Nurses striking is not the problem. Nurses feeling unheard is the symptom.

But if we remain primarily reactive instead of structurally involved, we will continue negotiating from the outside.

Policy does not change because we are exhausted. It changes because we are present in drafting, advising, voting, and regulating.

Imagine if more nurses pursued roles in health policy, hospital administration, workforce planning, and legislative advising.

Imagine if more internationally educated nurses, once here, were supported not only into bedside roles but into long-term leadership pipelines.

That is systems influence.

And positioning for that influence starts far earlier than we realize.

There is a documented nursing shortage across the United States. Projections estimate hundreds of thousands of nurses will be needed over the next decade. At the same time, there is a wealth of highly trained nurses across the globe eager to contribute their clinical expertise in the U.S.

EB-3 backlogs have stretched for years for certain countries. Visa processing has slowed. But the demand has not disappeared.

What has slowed is the paperwork, not the need.

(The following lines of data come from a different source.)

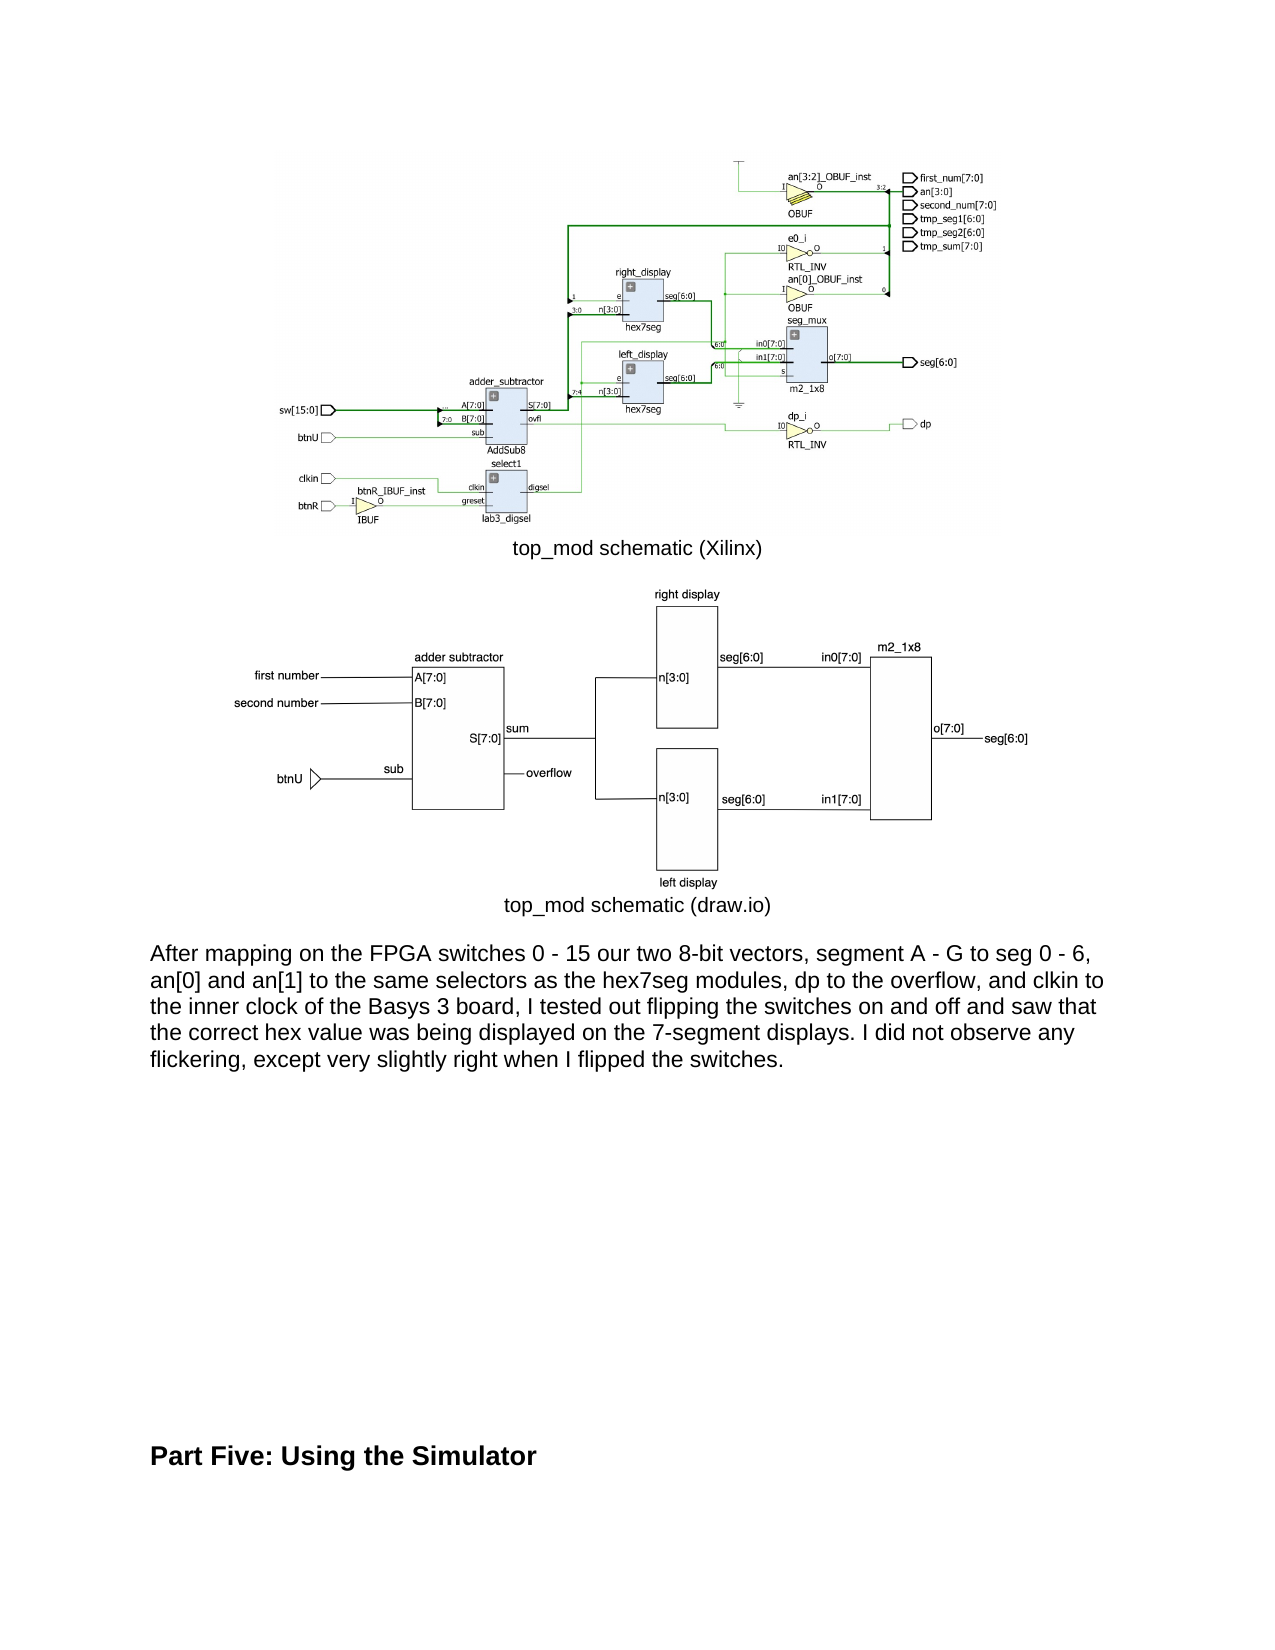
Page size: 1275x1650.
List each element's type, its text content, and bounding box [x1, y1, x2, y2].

text top_mod schematic (draw.io) [150, 892, 1125, 916]
picture [273, 150, 1002, 536]
text top_mod schematic (Xilinx) [150, 536, 1125, 560]
picture [231, 583, 1044, 893]
text After mapping on the FPGA switches 0 - 15 our two 8-bit vectors, segment A - G to seg 0 - 6, an[0] and an[1] to the same selectors as the hex7seg modules, dp to the overflow, and clkin to the inner clock of the Basys 3 board, I tested out flipping the switches on and off and saw that the correct hex value was being displayed on the 7-segment displays. I did not observe any flickering, except very slightly right when I flipped the switches. [150, 940, 1125, 1072]
text Part Five: Using the Simulator [150, 1440, 1125, 1471]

From the time of Florence Nightingale, nurses have positioned themselves in spaces that caused real change and propelled healthcare forward. Something as foundational as handwashing as an infection prevention practice was championed and normalized within nursing practice. That influence reshaped patient outcomes globally.

We have influence. We may simply underestimate it.

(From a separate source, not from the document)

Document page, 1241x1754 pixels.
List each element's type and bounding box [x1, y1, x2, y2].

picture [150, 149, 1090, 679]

So now that we know there is a slowdown in visa issuance and processing, what can international nurses do?

Because you are still needed. And perhaps more than ever. Not only at the bedside, but in leadership, in education, and yes, in policy spaces.

What you do not want is to be unprepared when opportunity arrives.

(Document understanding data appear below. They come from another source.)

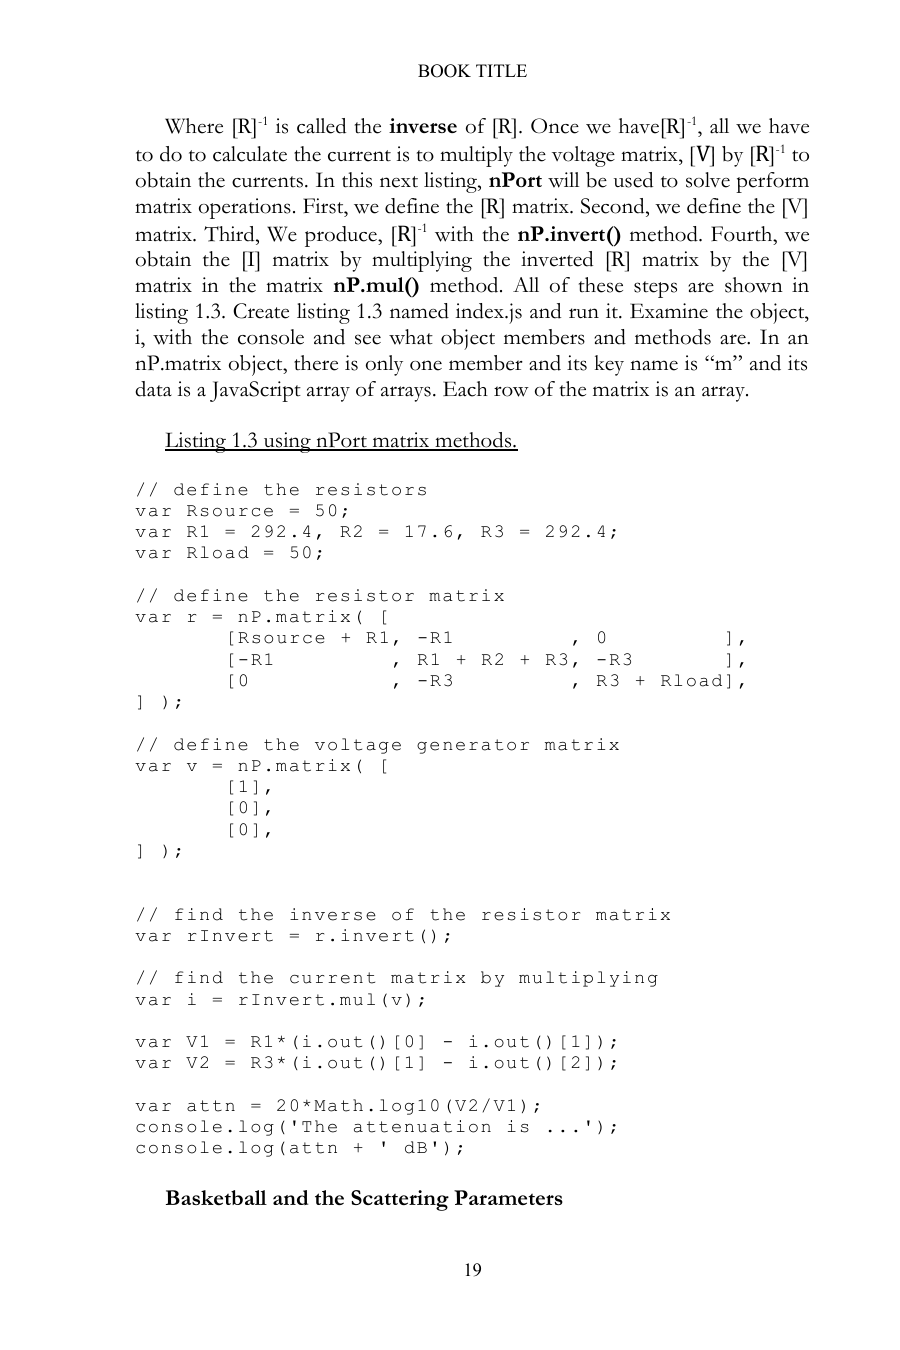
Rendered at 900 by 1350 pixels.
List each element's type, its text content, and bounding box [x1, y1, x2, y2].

subtitle // find the inverse of the resistor matrix [135, 904, 810, 926]
text Where [R]-1 is called the inverse of [R]. Once we have[R]-1, all we have to do to calculate the current is to multiply the voltage matrix, [V] by [R]-1 to obtain the currents. In this next listing, nPort will be used to solve perform matrix operations. First, we define the [R] matrix. Second, we define the [V] matrix. Third, We produce, [R]-1 with the nP.invert() method. Fourth, we obtain the [I] matrix by multiplying the inverted [R] matrix by the [V] matrix in the matrix nP.mul() method. All of these steps are shown in listing 1.3. Create listing 1.3 named index.js and run it. Examine the object, i, with the console and see what object members and methods are. In an nP.matrix object, there is only one member and its key name is “m” and its data is a JavaScript array of arrays. Each row of the matrix is an array. [135, 114, 810, 402]
subtitle [1], [135, 777, 810, 798]
subtitle var r = nP.matrix( [ [135, 607, 810, 628]
subtitle var V1 = R1*(i.out()[0] - i.out()[1]); [135, 1032, 810, 1053]
subtitle // find the current matrix by multiplying [135, 968, 810, 989]
subtitle var Rsource = 50; [135, 501, 810, 522]
text Basketball and the Scattering Parameters [135, 1185, 810, 1211]
subtitle console.log('The attenuation is ...'); [135, 1117, 810, 1138]
subtitle var R1 = 292.4, R2 = 17.6, R3 = 292.4; [135, 522, 810, 543]
subtitle ] ); [135, 841, 810, 862]
subtitle [Rsource + R1, -R1 , 0 ], [135, 628, 810, 649]
subtitle var Rload = 50; [135, 543, 810, 564]
text Listing 1.3 using nPort matrix methods. [135, 428, 810, 454]
subtitle // define the resistor matrix [135, 586, 810, 607]
subtitle console.log(attn + ' dB'); [135, 1138, 810, 1159]
subtitle [-R1 , R1 + R2 + R3, -R3 ], [135, 649, 810, 671]
subtitle var v = nP.matrix( [ [135, 756, 810, 777]
subtitle var V2 = R3*(i.out()[1] - i.out()[2]); [135, 1053, 810, 1074]
subtitle [0], [135, 798, 810, 819]
subtitle // define the voltage generator matrix [135, 734, 810, 756]
subtitle var i = rInvert.mul(v); [135, 989, 810, 1011]
subtitle // define the resistors [135, 479, 810, 501]
subtitle var attn = 20*Math.log10(V2/V1); [135, 1096, 810, 1117]
subtitle var rInvert = r.invert(); [135, 926, 810, 947]
subtitle [0 , -R3 , R3 + Rload], [135, 671, 810, 692]
subtitle [0], [135, 819, 810, 841]
subtitle ] ); [135, 692, 810, 713]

I have seen nurses receive exam eligibility and panic because their English exam expired.

I have seen priority dates move and documents remain incomplete.

I have seen brilliant clinicians underperform on the Next Generation NCLEX because they prepared using outdated strategies.

That is not a competence issue.

That is a positioning issue.

Positioning is not glamorous. It does not trend. It does not feel urgent when your visa date looks far away.

But positioning is what separates stress from strategy.

If your English exam is valid for two years, positioning means you are tracking that timeline with precision.

If the NCLEX shifted to the Next Generation format in 2023, positioning means your study methods evolved with it.

If every state Board of Nursing has different requirements, positioning means you understand your chosen state thoroughly instead of relying on someone else’s experience from five years ago.

That is leadership.

And this is where Women’s History Month matters.

Historically, women in healthcare have had to be twice as prepared to be taken seriously. We have had to master our craft, advocate for ourselves, and navigate systems that were not designed with us in mind.

International nurses are doing that on two fronts. Clinically and immigration-wise.

You are not simply adapting to a new healthcare system. You are navigating federal immigration policy, state regulation, credential evaluation bodies, and hospital hiring structures simultaneously.

That is not small. And it is not easy.

You can approach that complexity as something happening to you.

Or you can approach it as a system you are learning to move within.

Leadership does not begin when you land in the United States. It begins when you decide that your preparation matters even if the visa bulletin is slow.

Women who move systems are not always loud. They are disciplined.

That is not to say they cannot be loud. We all know that well-behaved women rarely make history.

But whether you choose to raise your voice or move strategically behind the scenes, make sure you are positioning yourself in a way that honors your power as a woman, your intelligence as a clinician, and your integrity as a human being.

Because the system will shift.

And when it does, the prepared will not ask for a seat.

They will already belong in the room.